This is National Chemistry Week in the United States of America. Janet Stemwedel reminded us [Holy mole-y, it’s National Chemistry Week!]. She's a chemist AND a philosopher!1
I like chemistry because it helps us understand really important things like biology. Here's the biochemistry version of the Periodic Table of the Elements. It shows you which ones you can ignore!
1. Eat your heart out, John Wilkins.
11 comments :
here's an Earth Scientist's Periodic Table of the Elements and their Ions
http://www.meta-synthesis.com/webbook/35_pt/ES_PT.jpg
Since (say) mercury and lead are so irrelevant, I trust you won't mind if I stir some into your coffee :-)
Really. I would think some of the toxic or radioactive elements would be important to biology and biochemistry at least. Myriad of reasons - dating, fossils, cell damage, etc.
Then, there are all though elements in the environment if not in cells. Again, these are relevant to Biology - fossils for example.
I think the chart needs some revision.
I'm pretty satisfied with this, unlike the commenters above.
The elements not highlighted in colour are so rarely encountered by living cells as to be basically irrelevant to life.
Fossils are not alive. Radiometric dating is relevant to geology, not living cells (other than the brain cells of some individual humans). Cell damage and DNA damage caused by radionucleotides is really rare outside of some laboratories and very recent industrial areas.
If you want to understand the chemistry of life, focus on the coloured elements in this table. You'll gain a little, but very little knowledge about life, by studying the chemistry of the other elements.
Pah. Chemistry. Almost physics, really, and there are hundreds of philosophers of physics.
Now, philosophy of soil science: that's something...
To elaborate on TheBrummell's point, most of the elements highlighted seem to correspond to certain groups: red seems to correspond to elements in organic chemicals; purple seems to correspond to ions that pop up in biochemistry everywhere, e.g. nerve stimulation; dark blue seems to correspond to essential cofactors in a lot of enzymes and proteins; and light blue I'm guessing to be similar to dark blue but are needed in trace amounts.
I have the textbook and I could verify my guesses, but I think I'm mostly correct.
As to the practice of biochemistry, there are a bunch of chemicals that could be highlighted off the top of my head like lithium, rubidium, and cesium. Anyway after seeing this list, my question is why some elements aren't used in biology, like lithium-- it's everywhere and it's an alkali metal like sodium and potassium. My converse question would be, what the heck are aluminium and gallium doing?
"Chemistry is not physics with less rigor.

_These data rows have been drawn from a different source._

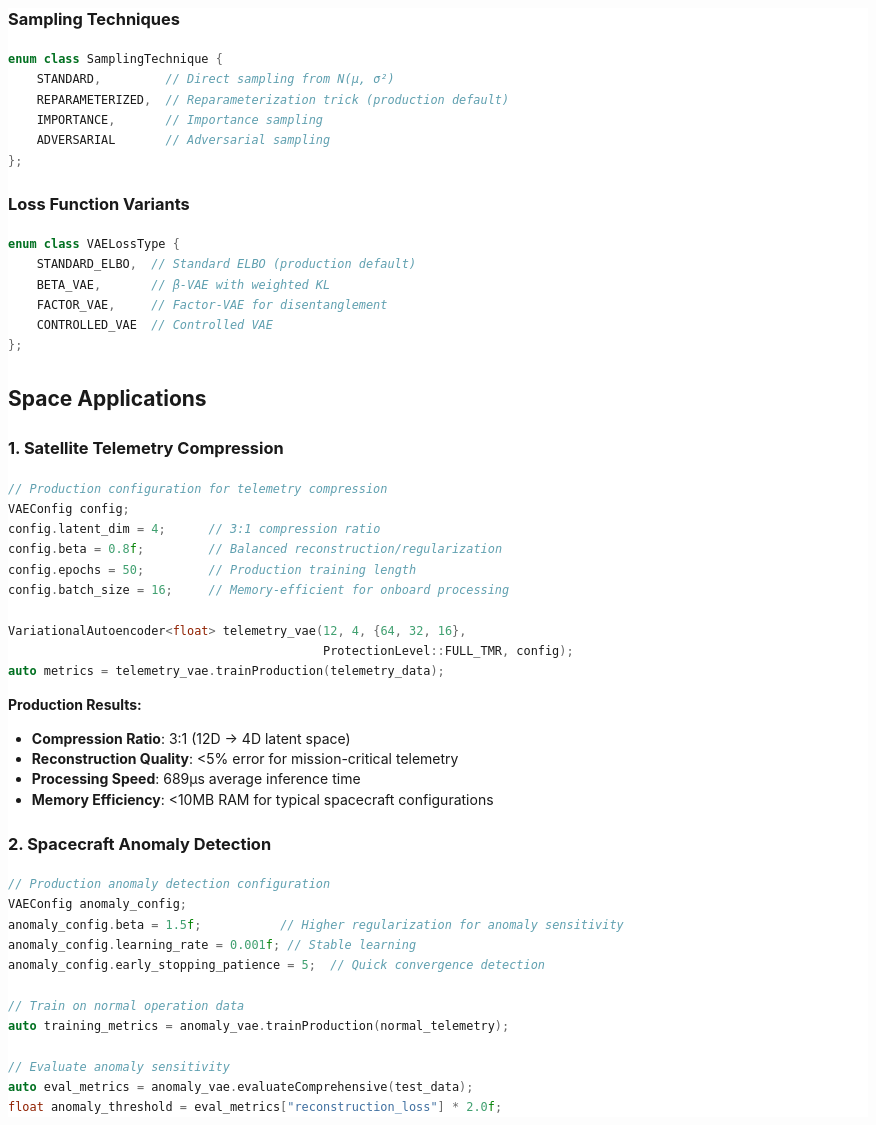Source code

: ### Sampling Techniques
```cpp
enum class SamplingTechnique {
    STANDARD,         // Direct sampling from N(μ, σ²)
    REPARAMETERIZED,  // Reparameterization trick (production default)
    IMPORTANCE,       // Importance sampling
    ADVERSARIAL       // Adversarial sampling
};
```

### Loss Function Variants
```cpp
enum class VAELossType {
    STANDARD_ELBO,  // Standard ELBO (production default)
    BETA_VAE,       // β-VAE with weighted KL
    FACTOR_VAE,     // Factor-VAE for disentanglement
    CONTROLLED_VAE  // Controlled VAE
};
```

## Space Applications

### 1. Satellite Telemetry Compression
```cpp
// Production configuration for telemetry compression
VAEConfig config;
config.latent_dim = 4;      // 3:1 compression ratio
config.beta = 0.8f;         // Balanced reconstruction/regularization
config.epochs = 50;         // Production training length
config.batch_size = 16;     // Memory-efficient for onboard processing

VariationalAutoencoder<float> telemetry_vae(12, 4, {64, 32, 16},
                                            ProtectionLevel::FULL_TMR, config);
auto metrics = telemetry_vae.trainProduction(telemetry_data);
```

**Production Results:**
- **Compression Ratio**: 3:1 (12D → 4D latent space)
- **Reconstruction Quality**: <5% error for mission-critical telemetry
- **Processing Speed**: 689μs average inference time
- **Memory Efficiency**: <10MB RAM for typical spacecraft configurations

### 2. Spacecraft Anomaly Detection
```cpp
// Production anomaly detection configuration
VAEConfig anomaly_config;
anomaly_config.beta = 1.5f;           // Higher regularization for anomaly sensitivity
anomaly_config.learning_rate = 0.001f; // Stable learning
anomaly_config.early_stopping_patience = 5;  // Quick convergence detection

// Train on normal operation data
auto training_metrics = anomaly_vae.trainProduction(normal_telemetry);

// Evaluate anomaly sensitivity
auto eval_metrics = anomaly_vae.evaluateComprehensive(test_data);
float anomaly_threshold = eval_metrics["reconstruction_loss"] * 2.0f;
```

In chemistry there are discoverable guiding principles for systems which are too complex for a "first principles" approach. The nature of chemistry is very difficult to explain to most physicists, in my experience"
--William Lipscomb
John S. Wilkins: "Now, philosophy of soil science: that's something..."
I'm in the middle of a PhD at a Soil Science department. What Philosophy I've seen has been entirely concerned with Agriculture and Agronomy, and Soil Science's relationship to those fields. It's less than thrilling, unless you have a strong fascination with big machines equiped with sharp things front and back.

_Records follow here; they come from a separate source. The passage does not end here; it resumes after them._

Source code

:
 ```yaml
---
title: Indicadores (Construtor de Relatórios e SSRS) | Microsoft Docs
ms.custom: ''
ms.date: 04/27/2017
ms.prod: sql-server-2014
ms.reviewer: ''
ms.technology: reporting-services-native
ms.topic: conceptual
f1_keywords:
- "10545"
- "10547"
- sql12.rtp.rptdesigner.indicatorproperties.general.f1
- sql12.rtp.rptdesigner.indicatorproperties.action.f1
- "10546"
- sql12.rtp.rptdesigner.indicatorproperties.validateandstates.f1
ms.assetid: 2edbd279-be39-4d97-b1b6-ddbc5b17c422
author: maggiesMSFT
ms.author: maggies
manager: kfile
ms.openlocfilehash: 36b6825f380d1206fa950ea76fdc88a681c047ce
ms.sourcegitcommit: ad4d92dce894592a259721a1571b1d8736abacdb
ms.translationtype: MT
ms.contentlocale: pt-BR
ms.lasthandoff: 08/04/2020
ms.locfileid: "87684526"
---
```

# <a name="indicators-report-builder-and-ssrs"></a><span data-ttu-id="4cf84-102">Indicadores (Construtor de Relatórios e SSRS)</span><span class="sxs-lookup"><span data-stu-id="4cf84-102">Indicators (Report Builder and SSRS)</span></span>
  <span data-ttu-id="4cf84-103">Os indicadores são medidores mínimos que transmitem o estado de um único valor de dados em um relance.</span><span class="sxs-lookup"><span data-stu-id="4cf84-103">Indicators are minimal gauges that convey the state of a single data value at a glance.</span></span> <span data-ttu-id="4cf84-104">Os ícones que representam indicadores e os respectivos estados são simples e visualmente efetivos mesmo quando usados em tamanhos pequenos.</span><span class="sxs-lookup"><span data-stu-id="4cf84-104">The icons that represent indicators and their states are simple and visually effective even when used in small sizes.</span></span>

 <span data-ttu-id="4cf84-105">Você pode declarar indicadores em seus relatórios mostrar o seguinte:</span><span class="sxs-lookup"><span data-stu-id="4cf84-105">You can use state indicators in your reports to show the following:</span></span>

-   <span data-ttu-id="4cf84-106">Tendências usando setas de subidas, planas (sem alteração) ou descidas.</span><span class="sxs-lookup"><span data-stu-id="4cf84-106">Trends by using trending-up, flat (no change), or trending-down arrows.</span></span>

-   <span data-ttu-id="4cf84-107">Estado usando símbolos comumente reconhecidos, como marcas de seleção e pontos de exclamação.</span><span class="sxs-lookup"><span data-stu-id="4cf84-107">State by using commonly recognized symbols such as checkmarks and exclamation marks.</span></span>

The table leaves off Tungsten, which is incorrect. And Lithium probably does have a natural role, since it inhibits phosphoinositide phosphatase, and is concentrated in the pituitary.
We need to banish the word "doesn't" from biochemical textbooks. After all, selenium "didn't have a biological function," not so very long ago.
The red elements (CHNOPS) are the most common elements in living cells. Together they make up 97% of the weight of a cell.
The purple elements are the five essential ions found in all species. The traces element are blue, the most abundant ones are darker than the ones that are much less abundant.
I'm only considering elements that are essential for life and are present in large numbers of species.